------ EXERCISE TEXT ------

Editor’s note: This story has been updated to include a response from a Carvana spokesperson.
Carvana Co (NYSE:CVNA) shares are trading lower on Wednesday after short seller Gotham City Research released a critical report alleging accounting issues and inflated earnings.
- Carvana stock is showing notable weakness. Why is CVNA stock dropping?
Gotham Believes Carvana Overstated Earnings
Gotham alleges that Carvana overstated its 2023–2024 earnings by more than $1 billion and is "far more dependent on related parties than disclosed."
The research firm claims Carvana's adjusted EBITDA is heavily propped up by DriveTime's leverage and argues that without credit support from DriveTime, Carvana's earnings would collapse and adjusted EBITDA wouldn't even cover its interest expenses.
Moreover, the report predicts that Carvana's 2025 10K will be delayed, its 2023 and 2024 10Ks will need to be restated and auditor Grant Thornton will ultimately resign.
A spokesperson for Carvana told Benzinga the report is “inaccurate and intentionally misleading,” and confirmed the company will release financial results on Feb. 18.
“This report is inaccurate and intentionally misleading. All of our related party transactions are accurately disclosed in our financial statements, and as previously announced, Carvana will release 2025 earnings on February 18, 2026,” the Carvana spokesperson said.

------ RECORDED DATA ------

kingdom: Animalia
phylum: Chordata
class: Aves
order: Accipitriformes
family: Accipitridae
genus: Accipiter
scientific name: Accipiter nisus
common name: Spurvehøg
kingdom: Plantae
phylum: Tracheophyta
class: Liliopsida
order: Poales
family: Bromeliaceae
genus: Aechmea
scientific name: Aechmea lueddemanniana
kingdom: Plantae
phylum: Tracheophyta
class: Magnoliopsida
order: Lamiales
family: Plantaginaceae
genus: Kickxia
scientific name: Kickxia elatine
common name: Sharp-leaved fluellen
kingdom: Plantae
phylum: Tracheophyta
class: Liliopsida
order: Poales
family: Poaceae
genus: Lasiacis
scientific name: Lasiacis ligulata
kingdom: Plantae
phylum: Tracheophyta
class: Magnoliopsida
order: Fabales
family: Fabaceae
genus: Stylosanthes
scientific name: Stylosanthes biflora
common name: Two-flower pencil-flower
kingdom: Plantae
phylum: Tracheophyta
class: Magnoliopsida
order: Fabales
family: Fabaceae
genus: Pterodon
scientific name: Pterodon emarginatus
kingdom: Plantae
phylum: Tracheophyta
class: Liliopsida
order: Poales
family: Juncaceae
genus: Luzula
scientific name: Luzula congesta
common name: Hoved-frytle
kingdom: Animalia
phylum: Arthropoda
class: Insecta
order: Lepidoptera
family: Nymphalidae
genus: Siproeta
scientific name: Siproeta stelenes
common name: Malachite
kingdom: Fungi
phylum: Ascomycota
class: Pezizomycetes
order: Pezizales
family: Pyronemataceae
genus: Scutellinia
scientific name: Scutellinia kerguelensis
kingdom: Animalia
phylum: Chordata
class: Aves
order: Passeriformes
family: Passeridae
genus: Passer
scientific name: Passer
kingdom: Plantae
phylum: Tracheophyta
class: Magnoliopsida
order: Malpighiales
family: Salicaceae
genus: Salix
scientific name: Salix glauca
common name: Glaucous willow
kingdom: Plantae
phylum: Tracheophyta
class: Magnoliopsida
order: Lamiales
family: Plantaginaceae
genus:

------

REQUIRED ACTION 1 ▸
Translate this sentence from the Carvana report into Spanish: "Carvana stock is showing notable weakness."
REQUIRED ACTION 2 ▸
Write the next part of the news story on Gotham's report about Carvana, starting after its last sentence.
The rows have nothing to do with the Carvana report.

WRITTEN ANSWER 1 ▸
Las acciones de Carvana muestran una debilidad notable.

WRITTEN ANSWER 2 ▸
Gotham also alleged DriveTime burned more than $1 billion in operating cash flow and free cash flow over from 2023 to 2024, while generating over $1 billion in financing cash flow through new debt. According to the report, DriveTime's leverage during that period sits between 20x and 40x, well above historical norms.
The short‑seller further alleges it found "dozens of loans tied to cars that CVNA sold" appearing on VinAudit reports and on the balance sheet of Bridgecrest, which it says is fully owned by Carvana chairman and major shareholder Ernie Garcia.
The Gotham report concludes that Carvana is selling loans to third parties at inflated rates, allowing it to book gains on the sales. This then reportedly allows Bridgecrest to charge those same buyers unusually low servicing fees.
Carvana Stock Collapses
CVNA Price Action: Carvana shares were down 17.08% at $396.06 at the time of publication on Wednesday, according to Benzinga Pro.
The technical indicators paint a concerning picture for Carvana. The stock is currently trading 12% below its 20-day simple moving average (SMA) and 5.3% below its 50-day SMA, suggesting short-term weakness. However, it remains 2.6% above its 100-day SMA, indicating some longer-term strength.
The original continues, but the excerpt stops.